Gewinn von vier Cents pro Aktie
AT&T übertrifft trotz Gewinnrückgang die Prognose

Der US-Telefonanbieter AT&T hat mit einem Gewinn je Aktie von vier Cents im zweiten Quartal zwar weniger verdient als im Vorjahresquartal, übertraf damit aber die Analysten-Prognosen.

Reuters NEW YORK. AT&T, das seine vier Geschäftsbereiche an die Börse bringen möchte, machte für das Ergebnis am Montag in New York den harten Wettbewerb und die niedrigen Preise für Ferngespräche verantwortlich. Die Einnahmen aus Ferngesprächen seien stärker zurückgegangen, als dass die guten Ergebnisse bei der Kabelfernseh-Sparte AT&T Broadband und die höheren Umsätze bei der Datenübertragung dies hätten aufwiegen können, teilte das Unternehmen weiter mit.

"Während unser Gesamtumsatz den branchenweiten Rückgang bei den Ferngesprächsumsätzen widerspiegelt, erhöhen wir unseren Umsatz bei den Datenübertragungs- und Breitbanddiensten um fast 14 %", sagte AT&T-Chef C. Michael Armstrong. Für das dritte Quartal erwartet das Unternehmen einen Gewinn von zwei bis fünf Cents je Aktie. Analystenschätzungen belaufen sich First Call zufolge auf sechs Cents.

Das Ergebnis enthalte Abschreibungen für Net2Phone, einen Anbieter von Telefongesprächen übers Internet. Im Vorjahresquartal hatte AT&T noch 47 Cents je Aktie verdient. Analysten waren für das zweite Quartal von einem Gewinn je Aktie von drei Cents ausgegangen.

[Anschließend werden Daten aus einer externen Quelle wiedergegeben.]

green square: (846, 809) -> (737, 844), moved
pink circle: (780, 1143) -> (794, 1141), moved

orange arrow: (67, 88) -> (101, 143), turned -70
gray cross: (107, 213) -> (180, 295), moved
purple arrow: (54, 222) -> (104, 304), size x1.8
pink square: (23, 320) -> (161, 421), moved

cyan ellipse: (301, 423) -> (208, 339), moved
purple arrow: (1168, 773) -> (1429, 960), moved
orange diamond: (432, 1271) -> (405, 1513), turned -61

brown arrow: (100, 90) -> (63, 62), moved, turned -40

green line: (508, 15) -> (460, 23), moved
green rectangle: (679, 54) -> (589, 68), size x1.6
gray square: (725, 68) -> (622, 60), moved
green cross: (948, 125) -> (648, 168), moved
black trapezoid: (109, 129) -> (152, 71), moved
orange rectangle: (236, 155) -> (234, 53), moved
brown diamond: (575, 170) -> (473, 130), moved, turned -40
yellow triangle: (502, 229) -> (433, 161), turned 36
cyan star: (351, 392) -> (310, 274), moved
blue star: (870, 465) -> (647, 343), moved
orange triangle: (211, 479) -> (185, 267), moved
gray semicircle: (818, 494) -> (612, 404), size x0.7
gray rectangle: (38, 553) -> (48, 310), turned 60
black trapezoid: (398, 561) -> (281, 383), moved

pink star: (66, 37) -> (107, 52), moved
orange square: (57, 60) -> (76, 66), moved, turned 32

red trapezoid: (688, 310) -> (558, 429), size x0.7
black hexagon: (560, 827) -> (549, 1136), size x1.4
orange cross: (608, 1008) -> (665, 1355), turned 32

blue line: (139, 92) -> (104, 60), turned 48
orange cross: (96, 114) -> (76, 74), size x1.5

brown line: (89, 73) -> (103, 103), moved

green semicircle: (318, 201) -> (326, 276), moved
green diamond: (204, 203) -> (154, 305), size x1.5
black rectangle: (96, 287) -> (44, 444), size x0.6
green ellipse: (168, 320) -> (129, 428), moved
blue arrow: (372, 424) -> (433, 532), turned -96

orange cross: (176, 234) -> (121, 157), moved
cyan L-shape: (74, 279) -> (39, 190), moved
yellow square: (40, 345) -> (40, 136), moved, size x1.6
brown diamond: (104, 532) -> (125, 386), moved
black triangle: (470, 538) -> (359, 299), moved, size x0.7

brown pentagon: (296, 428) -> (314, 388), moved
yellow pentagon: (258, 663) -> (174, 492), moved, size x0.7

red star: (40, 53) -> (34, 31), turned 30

Die nach der Abspaltung von AT&T Wireless verbliebenen Geschäftsbereiche hätten mit 13,33 Mrd. $ rund drei Prozent weniger umgesetzt als im Vergleichszeitraum, teilte das Unternehmen weiter mit. AT&T Wireless wurde am 9. Juli ein eigenständiges Unternehmen. AT&T plant nach eigenen Angaben seine übrigen Hauptgeschäftsfelder - Geschäfts-, Privatkunden und Breitbanddienste - in börsennotierte Gesellschaften aufzuteilen.

Am Mittwoch hatte AT&T das Übernahmeangebot von Comcast für AT&T Broadband abgelehnt und nannte die gebotenen 40 Mrd. $ zu niedrig. AT&T teilte mit, dass es weitere finanzielle und strategische Alternativen für seine Kabel-TV-Sparte suche. Auch eine Abspaltung des Unternehmensteils sei möglich.

AT&T ist in den USA der führende Anbieter von Ferngesprächen und Kabel-Fernsehen.

Die AT&T-Aktie fiel seit Bekanntgabe der Restrukturierungspläne im Oktober um 22 % und damit stärker als der Standard and Poor's 500 Index, der nur zehn Prozent verlor. AT&T Aktien schlossen am Montag an der New York Stock Exchange mit 20,05 $ rund vier Prozent unter dem Schlusskurs vom Freitag.